The instruction set simulators I wrote and mentioned above are not intended for performance but instead readability, visibility, and hopefully educational. I would start with something like that then if performance for example is of interest you will have to re-write it. This chip8 emulator, once experienced, would be an afternoon task from scratch, so once you get through this the first time you could re-write it maybe three or four times in a weekend, not a monumental task (to have to re-write). (the thumbulator one took me a weekend, for the bulk of it. The msp430 one was probably more like an evening or two worth of work. Getting the overflow flag right, once and for all, was the biggest task, and that came later). Anyway, point being, look at things like the mame sources, most if not all of those instruction set simulators are designed for execution speed, many are barely readable without a fair amount of study. Often heavily table driven, sometimes lots of C programming tricks, etc. Start with something manageable, get it functioning properly, then worry about improving it for speed or size or portability or whatever. This chip8 thing looks to be graphics based so you are going to also have to deal with a lot of line drawing and other bit manipulation on a bitmap/screen/wherever. Or you could just call api or operating system functions. Basically this chip8 thing is not your traditional instruction set with registers and a laundry list of addressing modes and alu operations.
Basically -- Mask out the variable part of the opcode, and look for a match. Then use the variable part.
For example 1NNN is the jump. So:
int a = opcode & 0xF000;
int b = opcode & 0x0FFF;
if(a == 0x1000)
doJump(b);
Then the game is to make that code fast or small, or elegant, if you like. Good clean fun!
Different CPUs store values in memory differently. Big endian machines store a number like $FFCC in memory in that order FF,CC. Little-endian machines store the bytes in reverse order CC, FF (that is, with the "little end" first).

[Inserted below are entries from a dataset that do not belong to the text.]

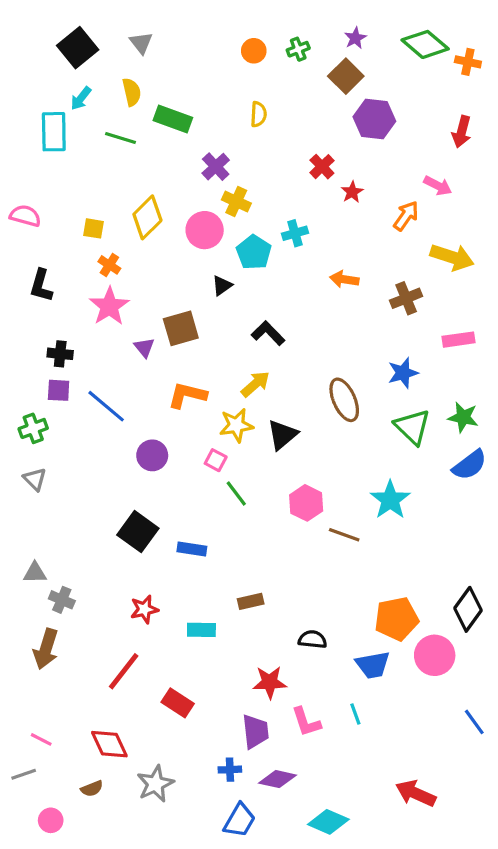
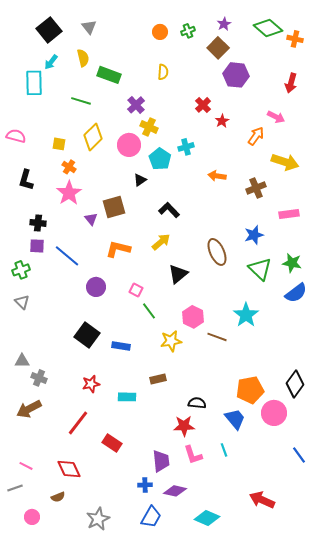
green line: (120, 138) -> (81, 101), moved
yellow star: (236, 425) -> (171, 341), moved
brown arrow: (46, 649) -> (29, 409), turned 45
blue trapezoid: (373, 665) -> (235, 419), turned -120
red star: (270, 682) -> (184, 426), moved
gray star: (155, 784) -> (98, 519), moved

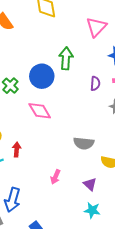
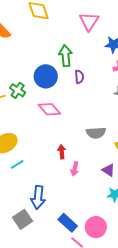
purple semicircle: (95, 84) -> (79, 77), moved
red arrow: (17, 150) -> (62, 152), moved

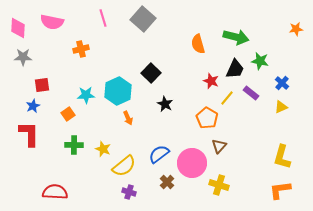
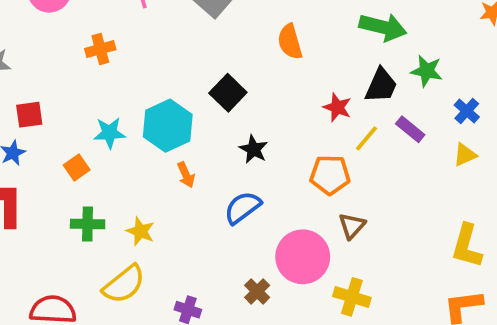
orange semicircle: (198, 44) -> (290, 42), moved
orange pentagon: (207, 118) -> (330, 175), turned -30
blue semicircle: (159, 154) -> (243, 208), moved
yellow semicircle: (124, 166) -> (124, 284), moved

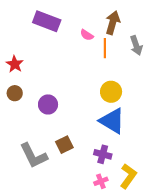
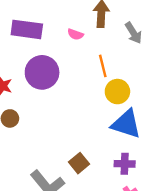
orange line: (105, 48) -> (103, 66), moved
purple circle: (48, 104) -> (42, 72), moved, size x1.5

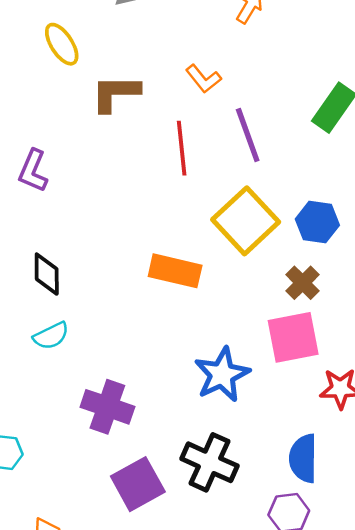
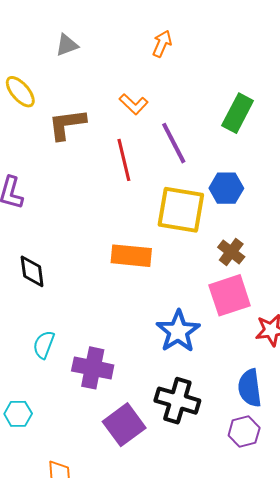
yellow square: (246, 221) -> (181, 210), turned -30
blue hexagon: (317, 222) -> (226, 188), moved
cyan semicircle: (51, 336) -> (44, 345), moved, turned 144

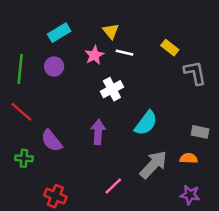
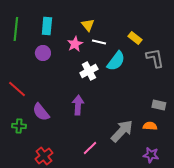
cyan rectangle: (59, 33) -> (47, 26), turned -54
green line: (20, 69) -> (16, 29), moved
cyan semicircle: (146, 123) -> (116, 61), moved
red cross: (55, 196) -> (44, 156), turned 30

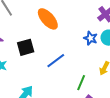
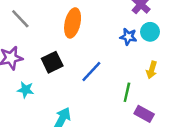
orange ellipse: (48, 19) -> (73, 23), turned 65

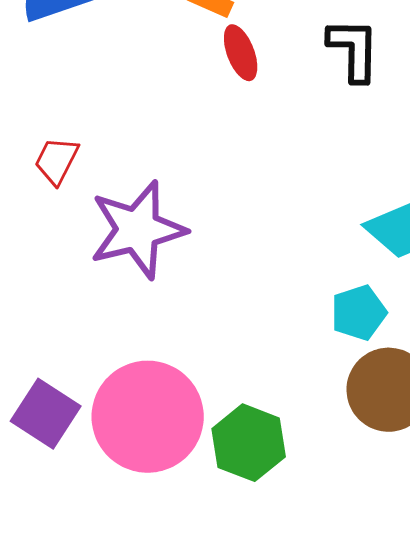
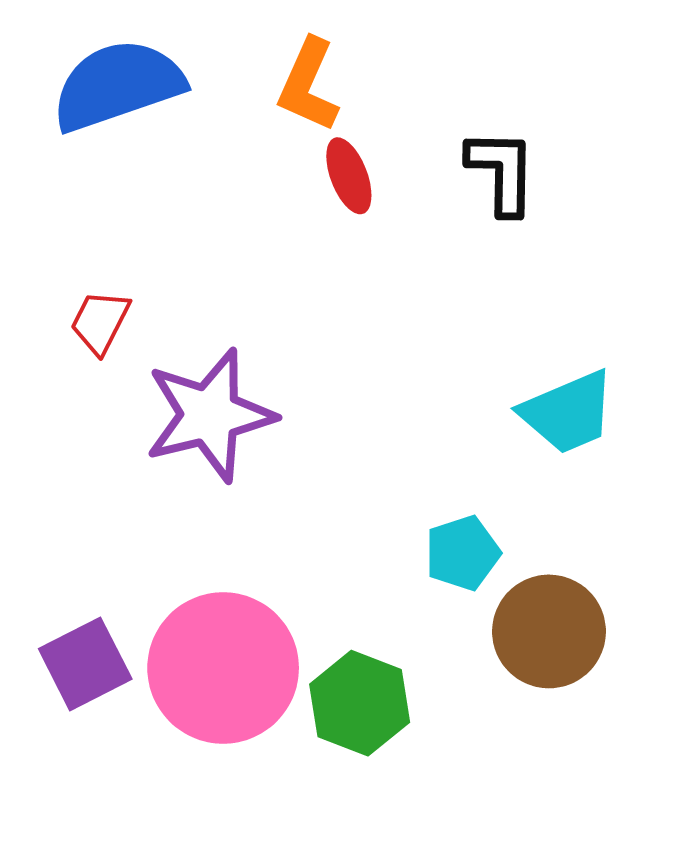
cyan pentagon: (359, 313) -> (462, 553), moved
purple square: (46, 414) -> (85, 664), turned 30

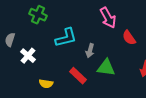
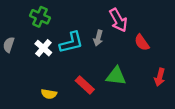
gray arrow: (90, 51) -> (98, 38), moved
white cross: (28, 56) -> (43, 48), moved

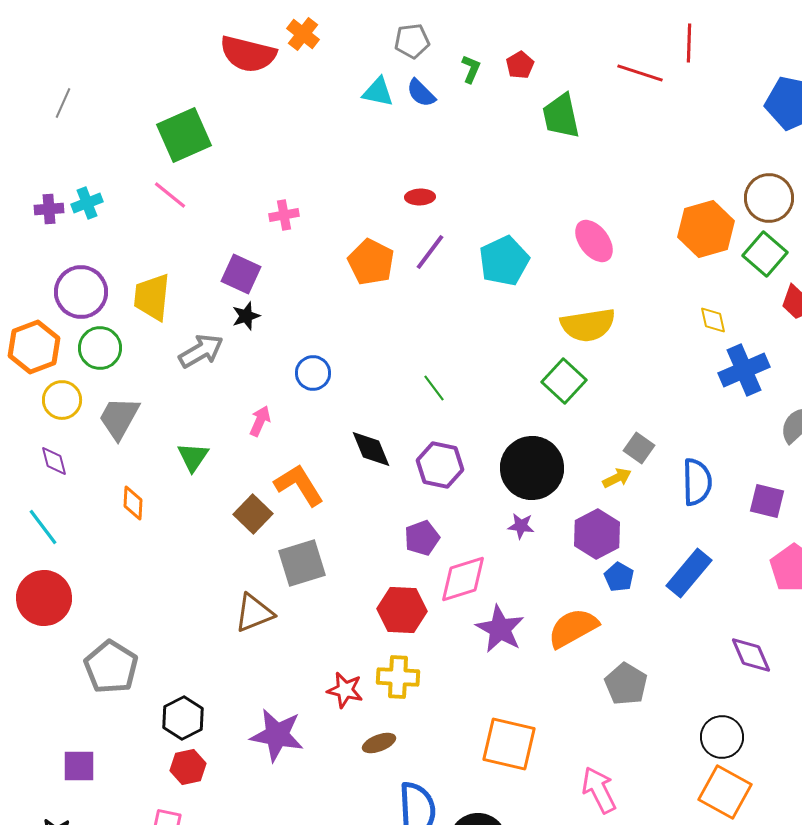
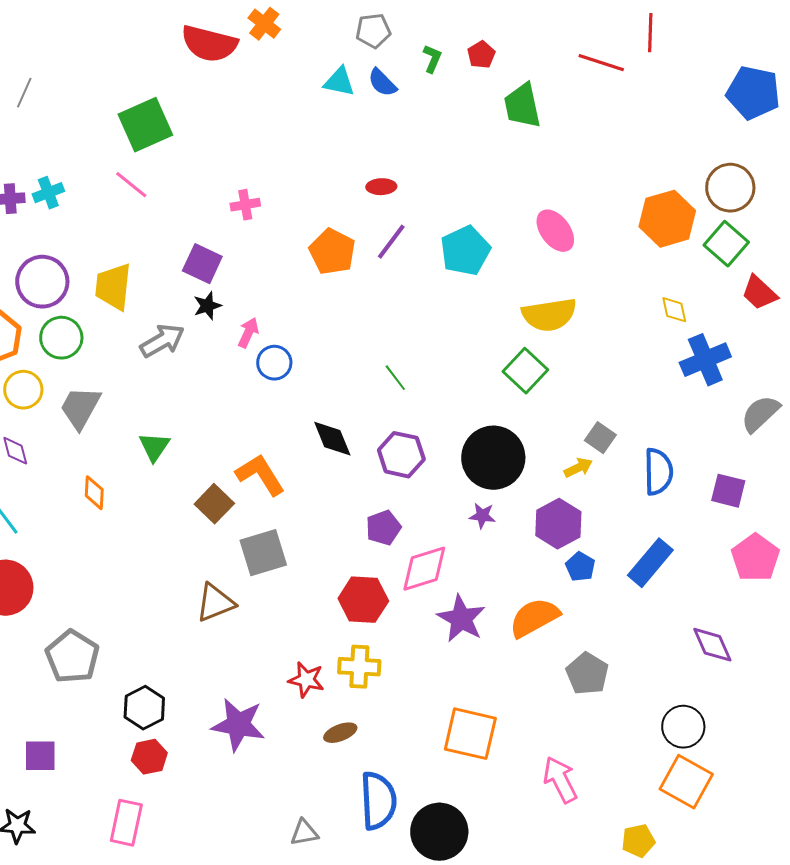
pink arrow: (260, 421) -> (248, 333), moved

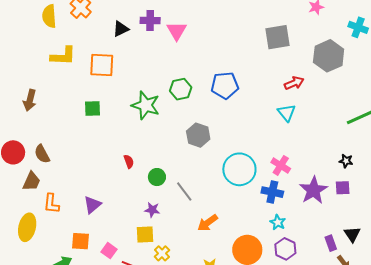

The CHIP-8 architecture is big endian, so the code you will run has the instructions and data written in big endian.
In your statement "opcode = memory[pc] << 8 | memory[pc + 1];", it doesn't matter if the host CPU (the CPU of your computer) is little endian or big endian. It will always put a 16-bit big endian value into an integer in the correct order.
There are a couple of resources that might help: http://www.emulator101.com gives a CHIP-8 emulator tutorial along with some general emulator techniques. This one is good too: http://www.multigesture.net/articles/how-to-write-an-emulator-chip-8-interpreter/
You're going to have to setup a bunch of different bit masks to get the actual opcode from the 16-bit word in combination with a finite state machine in order to interpret those opcodes since it appears that there are some complications in how the opcodes are encoded (i.e., certain opcodes have register identifiers, etc., while others are fairly straight-forward with a single identifier).
Your finite state machine can basically do the following:
Get the first nibble of the opcode using a mask like `0xF000. This will allow you to "categorize" the opcode
Based on the function category from step 1, apply more masks to either get the register values from the opcode, or whatever other variables might be encoded with the opcode that will narrow down the actual function that would need to be called, as well as it's arguments.
Once you have the opcode and the variable information, do a look-up into a fixed-length table of functions that have the appropriate handlers to coincide with the opcode functionality and the variables that go along with the opcode. While you can, in your state machine, hard-code the names of the functions that would go with each opcode once you've isolated the proper functionality, a table that you initialize with function-pointers for each opcode is a more flexible approach that will let you modify the code functionality easier (i.e., you could easily swap between debug handlers and "normal" handlers, etc.).